I read it in one sitting. Händels Watermusic fit almost perfectly with the time it took me to read it. I didn’t get up in the process, even though my back started to hurt after a while. I like slice of life stories quite a bit. Yotsuba is amazing even though it is very different from Dillans work. But slice of life nonetheless. The Nao of Brown survives without a hugely dramatic conflict and still managed to grab me through characters alone.
Nao suffers from OCD, more exactly from violent morbid obsessions that make her want to kill people around her. She hides pens from herself and needs to remind herself constantly that she is a good person, that she is loved and that she doesn’t really want to kill anyone even though the feelings never leave her mind completely.
The Nao of Brown is a look into her life. We see almost all the aspects of it and we learn to like this petite woman with a liking for read and vinyl toys. We meet a washing machine repair man who she will kind of fall in love with and an old childhood friend of hers who’s unrequited love caused some sadness in me. I feel like this is it. There was somewhat of a peak in the story, but it felt too short to really have an impact. I came to accept the book for what it was after it left me hanging in the air for a bit. I felt like the real moments, the stuff that would cause characters to change and to evolve was kind of left out. But then again, all the things we see laid the groundwork for that to happened so my complaints are of minor concern. It is a round and well thought out story that could have excelled with a tiny bit of clarity in the end. I guess that leaving out that particular bit and skipping ahead makes it all better. Too much exposition can’t be good either I tell myself as I wonder what happened during the time skip. At this point I realize that the story must have succeeded in making me care about it.

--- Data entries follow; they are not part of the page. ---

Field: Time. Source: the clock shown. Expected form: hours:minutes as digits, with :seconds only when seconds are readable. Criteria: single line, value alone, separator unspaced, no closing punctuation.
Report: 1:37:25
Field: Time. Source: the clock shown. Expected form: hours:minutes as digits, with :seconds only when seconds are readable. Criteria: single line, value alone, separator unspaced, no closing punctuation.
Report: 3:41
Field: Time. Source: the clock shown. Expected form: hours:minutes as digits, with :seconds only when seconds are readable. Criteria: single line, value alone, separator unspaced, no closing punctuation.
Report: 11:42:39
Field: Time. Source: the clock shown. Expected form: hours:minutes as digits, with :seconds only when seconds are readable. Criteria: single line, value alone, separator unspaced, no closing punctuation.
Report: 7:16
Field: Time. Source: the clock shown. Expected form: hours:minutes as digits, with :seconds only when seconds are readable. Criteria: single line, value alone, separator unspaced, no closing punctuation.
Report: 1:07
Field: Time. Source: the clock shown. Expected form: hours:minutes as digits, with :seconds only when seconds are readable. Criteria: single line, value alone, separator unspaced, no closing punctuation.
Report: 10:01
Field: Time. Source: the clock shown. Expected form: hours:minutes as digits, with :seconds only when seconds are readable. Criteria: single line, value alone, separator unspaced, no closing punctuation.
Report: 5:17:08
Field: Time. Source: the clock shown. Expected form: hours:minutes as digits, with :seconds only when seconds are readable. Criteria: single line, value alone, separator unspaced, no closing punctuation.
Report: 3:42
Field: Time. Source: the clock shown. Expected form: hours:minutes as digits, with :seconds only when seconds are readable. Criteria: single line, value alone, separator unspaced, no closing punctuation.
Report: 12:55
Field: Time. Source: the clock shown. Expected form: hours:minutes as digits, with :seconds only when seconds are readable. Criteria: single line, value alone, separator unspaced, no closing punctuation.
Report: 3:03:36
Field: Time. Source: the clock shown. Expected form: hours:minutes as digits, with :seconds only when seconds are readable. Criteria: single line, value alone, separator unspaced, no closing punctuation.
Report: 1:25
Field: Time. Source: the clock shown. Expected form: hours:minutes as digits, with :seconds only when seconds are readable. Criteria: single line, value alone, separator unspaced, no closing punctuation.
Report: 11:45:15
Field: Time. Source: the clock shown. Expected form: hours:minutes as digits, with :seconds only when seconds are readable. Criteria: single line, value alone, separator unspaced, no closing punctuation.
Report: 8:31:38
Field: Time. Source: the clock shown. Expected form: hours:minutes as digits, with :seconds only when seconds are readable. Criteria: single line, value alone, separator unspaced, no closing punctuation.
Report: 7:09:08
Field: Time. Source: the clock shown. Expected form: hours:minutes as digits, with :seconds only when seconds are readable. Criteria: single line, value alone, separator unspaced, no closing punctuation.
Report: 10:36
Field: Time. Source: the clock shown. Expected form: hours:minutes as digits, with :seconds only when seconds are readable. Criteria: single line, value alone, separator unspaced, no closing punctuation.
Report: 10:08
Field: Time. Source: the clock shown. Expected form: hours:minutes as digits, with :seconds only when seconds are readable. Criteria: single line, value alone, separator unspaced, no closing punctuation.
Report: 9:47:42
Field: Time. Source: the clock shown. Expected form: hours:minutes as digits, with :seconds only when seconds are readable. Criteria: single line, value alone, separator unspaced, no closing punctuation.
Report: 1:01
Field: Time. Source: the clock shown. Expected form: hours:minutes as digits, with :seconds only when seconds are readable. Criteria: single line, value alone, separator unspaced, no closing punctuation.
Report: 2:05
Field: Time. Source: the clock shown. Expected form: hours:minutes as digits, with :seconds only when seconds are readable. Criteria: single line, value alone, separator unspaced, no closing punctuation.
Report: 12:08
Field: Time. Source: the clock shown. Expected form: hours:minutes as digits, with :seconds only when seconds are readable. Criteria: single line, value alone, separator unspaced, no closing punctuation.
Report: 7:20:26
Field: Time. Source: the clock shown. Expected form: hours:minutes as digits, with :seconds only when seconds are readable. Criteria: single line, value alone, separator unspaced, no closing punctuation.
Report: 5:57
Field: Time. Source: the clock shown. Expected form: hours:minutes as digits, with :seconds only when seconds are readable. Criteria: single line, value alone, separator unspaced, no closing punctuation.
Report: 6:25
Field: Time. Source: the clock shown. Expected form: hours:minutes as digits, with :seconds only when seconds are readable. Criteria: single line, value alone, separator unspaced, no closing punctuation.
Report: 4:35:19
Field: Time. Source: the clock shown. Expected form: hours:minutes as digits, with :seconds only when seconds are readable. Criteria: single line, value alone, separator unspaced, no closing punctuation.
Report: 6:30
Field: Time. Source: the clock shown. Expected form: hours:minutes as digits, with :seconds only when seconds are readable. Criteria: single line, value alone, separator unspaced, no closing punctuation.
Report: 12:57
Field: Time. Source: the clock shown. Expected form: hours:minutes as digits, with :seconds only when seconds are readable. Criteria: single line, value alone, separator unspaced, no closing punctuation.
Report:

What makes the book so easy to read and Nao so lovable is in huge parts the art. This is hands down the prettiest book I have seen this year. The water colors are amazing and the whole book is just a feast for the eyes. I haven’t seen much of Glyn Dillons work before this, but with this he must have outdone himself.
The Nao of Brown should be available wherever good comics are sold and you should be able to order it in these places as well. As always, support your local comic store! It will be yours for the price of $25+tax and comes in a hardcover format. Published by Self Made Hero this is one god damn beautiful and thoughtful book.